I’ve been watching the development of agile robots on four legs—dog surrogates—with extensible necks and a jaws-like pincer that can open doors and carry objects. I read recently that some of the Boston Dynamics robots have been assigned to patrol parks and warn any humans they see violating social distancing. That’s pretty sophisticated activity. And the four “paws” of the robot dog are better at moving cross-country than wheels would be. That got me to wondering what it would be like to have an artificially intelligent dog instead of my Sally. It would probably be a demon at defined tasks like patrolling the complex perimeter, herding sheep—if I had any—or fetching my slippers. It would bark less and obey more. And it would never, ever leave a puddle in the bay window. That, and it would never need to be taken for a walk on a leash several times a day in order to do that business, either.

But a robot dog would still be a machine: purpose built, goal oriented, and just a complex of embedded responses. It might be programmed to wag its tail and lick my hand. It might even be taught to use human speech and say endearing things. And it might—if you kind of unfocused your eyes and willingly suspended your disbelief—serve as a therapeutic presence when I was sad or depressed, and be programmed to detect these states and act accordingly. But it would not be “intelligent” in the way a dog is, with its own quirky personality, its own mind about why it will or won’t go through a door, its own reasons for barking its head off at a noise upstairs, its own silly, toothy grin and hind-leg dancing when I come home, and its own need to put its chin on my knee after we climb into bed. It wouldn’t shed—but it wouldn’t be warm, either.

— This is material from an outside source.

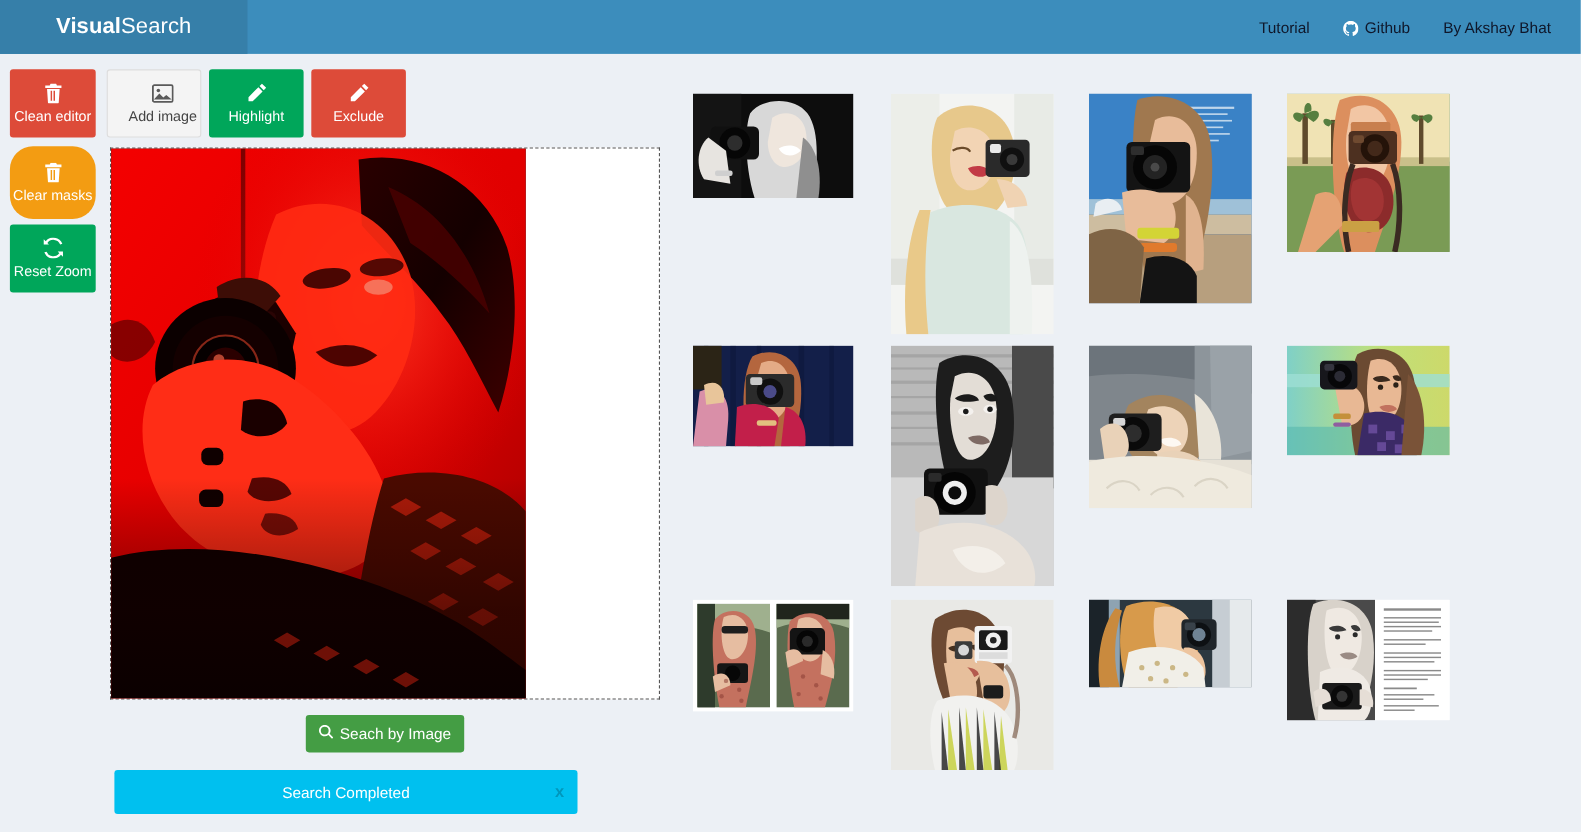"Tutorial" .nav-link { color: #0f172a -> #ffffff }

I’m no expert on artificial intelligence, although I can fake it in science fiction. But right now, AI expert systems are perfectly acceptable as automated drivers, button sorters, pattern recognizers, data analysts, and yes, four-legged park rangers. We value them in these roles because they function reliably, give predictable answers and known responses, and they never balk at going through a door because … why? If they did have that endearing quirkiness—the tendency to give inexplicable, self-centered, unexpected responses to unusual situations—and occasionally left a puddle of oil on the floor, we would value them less.

However sophisticated their programming, robot dogs would not be our companions. And much as we liked them, we would not love them.